I've laid out a lot for you to process here, so I'm going to leave you to that and assign some revisions below. When working through these revisions, I want you to hold to the following restrictions:

  • Do not draw any contour lines that sit along the surface of a single form. You're still encouraged to draw those that define the intersection/relationship between separate forms (like in the sausage method), just not the kind you were adding to a lot of your additional masses.

  • Do not work on more than one animal construction in a single day. This is specifically to force you to invest more time into every mark you draw, every form you construct, etc. I think there's a lot more time you can be putting into planning and thinking through each move you make, and instead you're jumping into them too soon, leaving you with unintended mistakes to work around. Mistakes are fine - but remember that once you draw a mark or a form, you've committed to it. There's no correcting or changing it. And that is fine too, since we're not attempting to perfectly reproduce our reference images - we're just using them as something to help inform our choices as we construct something similar.

Next Steps:

Please submit 5 additional animal constructions.

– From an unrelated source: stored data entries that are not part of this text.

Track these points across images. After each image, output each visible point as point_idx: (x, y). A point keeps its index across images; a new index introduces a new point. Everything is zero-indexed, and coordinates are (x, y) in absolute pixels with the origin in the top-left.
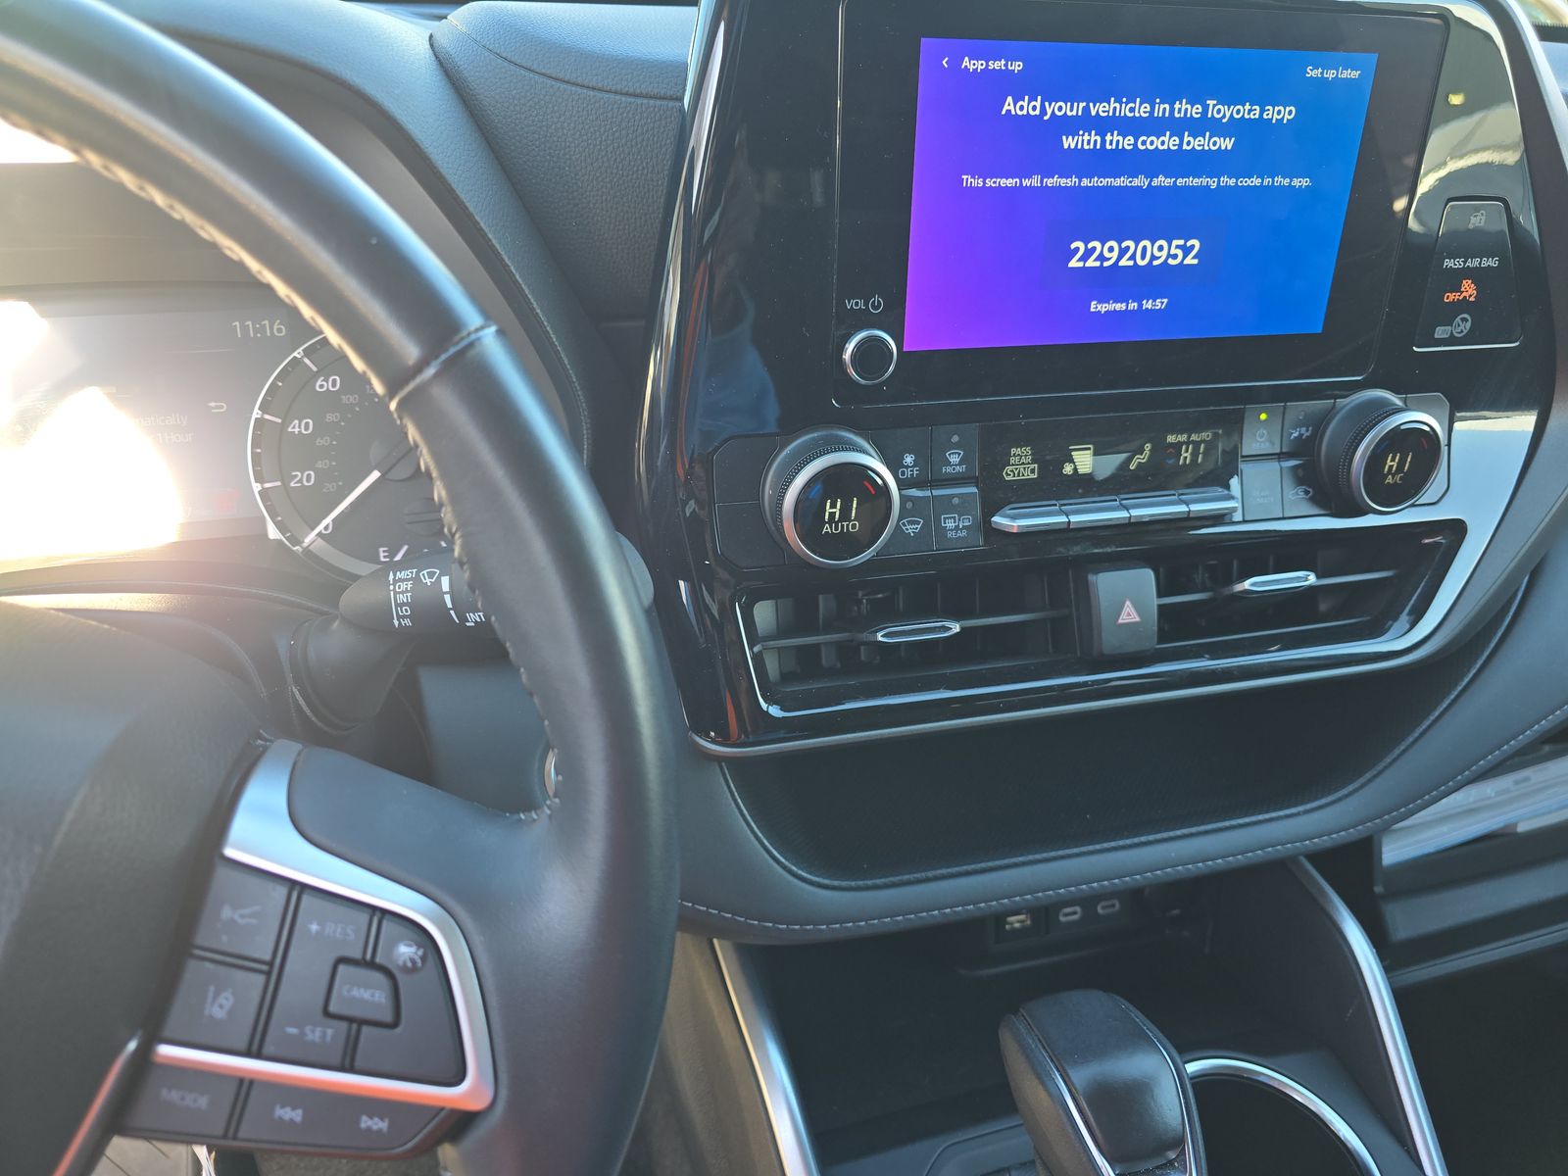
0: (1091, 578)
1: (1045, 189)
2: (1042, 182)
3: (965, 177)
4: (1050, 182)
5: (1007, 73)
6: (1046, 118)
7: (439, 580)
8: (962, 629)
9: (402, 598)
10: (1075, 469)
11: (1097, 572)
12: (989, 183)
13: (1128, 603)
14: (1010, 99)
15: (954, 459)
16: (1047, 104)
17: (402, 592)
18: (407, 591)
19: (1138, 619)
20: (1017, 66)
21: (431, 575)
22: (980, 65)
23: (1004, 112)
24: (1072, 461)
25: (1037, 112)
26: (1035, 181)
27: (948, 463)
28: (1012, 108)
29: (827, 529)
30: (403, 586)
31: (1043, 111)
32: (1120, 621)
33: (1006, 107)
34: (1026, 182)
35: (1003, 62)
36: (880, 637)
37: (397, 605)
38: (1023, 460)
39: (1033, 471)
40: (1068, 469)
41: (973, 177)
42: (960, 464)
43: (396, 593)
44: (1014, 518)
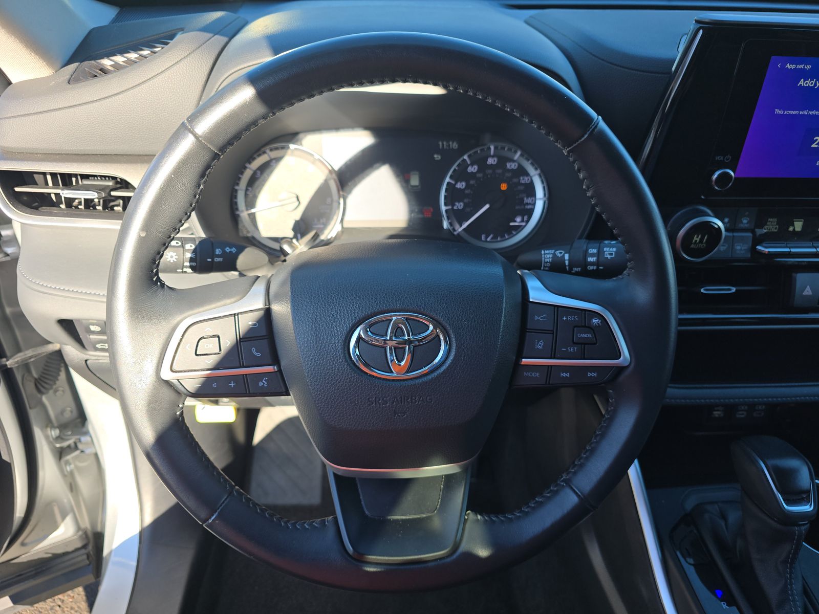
0: (794, 275)
1: (809, 116)
2: (808, 113)
3: (776, 110)
4: (811, 113)
5: (804, 69)
6: (816, 87)
7: (564, 255)
8: (736, 290)
9: (547, 260)
10: (794, 229)
11: (797, 272)
12: (786, 112)
13: (808, 287)
14: (802, 80)
15: (745, 221)
16: (817, 82)
17: (548, 258)
18: (550, 258)
19: (811, 294)
20: (808, 67)
21: (561, 253)
22: (793, 67)
23: (799, 85)
24: (793, 225)
25: (813, 85)
26: (805, 112)
27: (742, 223)
28: (802, 83)
29: (692, 246)
30: (549, 256)
31: (815, 85)
32: (804, 294)
33: (800, 83)
34: (801, 113)
35: (803, 65)
36: (702, 291)
37: (545, 262)
38: (773, 224)
39: (776, 229)
40: (791, 229)
41: (780, 110)
42: (747, 223)
43: (545, 258)
44: (766, 247)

When finished, reply to this critique with your revisions.
2:21 AM, Sunday December 27th 2020

https://imgur.com/a/paWOk4W

Thank you!

Here are five additional pages. Still plenty of mistakes, but I tried to be conscious of the things you mentioned. I think one reason I was doubling up on leg lines was that I was still thinking of them as ellipses instead of sausages, leading me to draw through them.

5:49 PM, Monday December 28th 2020

Much better! Overall you're showing far more thought towards how the additional masses interact with the existing structure, and how they all fit together. As a whole your constructions feel more solid and three dimensional. I have just two small recommendations.

First, when it comes to the mass along the animals' backs, you often opt to use a larger mass that stretches from the rear to the base of the neck. Sometimes this is appropriate, but often times it smooths over a lot of the more subtle, nuanced layering of forms we can achieve by breaking it into a few different masses (one over the back near the shoulders, one on the hips, another between, etc). Opting to have each individual mass do just one specific job, representing on specific area of musculature, can help achieve more complexity in your structure while maintaining its overall illusion of solidity.

Secondly, you have a tendency to oversimplify your feet. Remember that construction is all about building up complexity in successive stages. Always think about the fact that you're trying to convey information about what you're drawing to the viewer - if you leave the feet as simple blobs, then there's information there that is not being conveyed. If, as is often the case, the feet are missing from a reference image, don't be afraid to grab another to fill in the gaps.

Anyway, I'll go ahead and mark this lesson as complete.

Next Steps:

Move onto the 250 cylinder challenge, which is a prerequisite for lesson 6.

This critique marks this lesson as complete.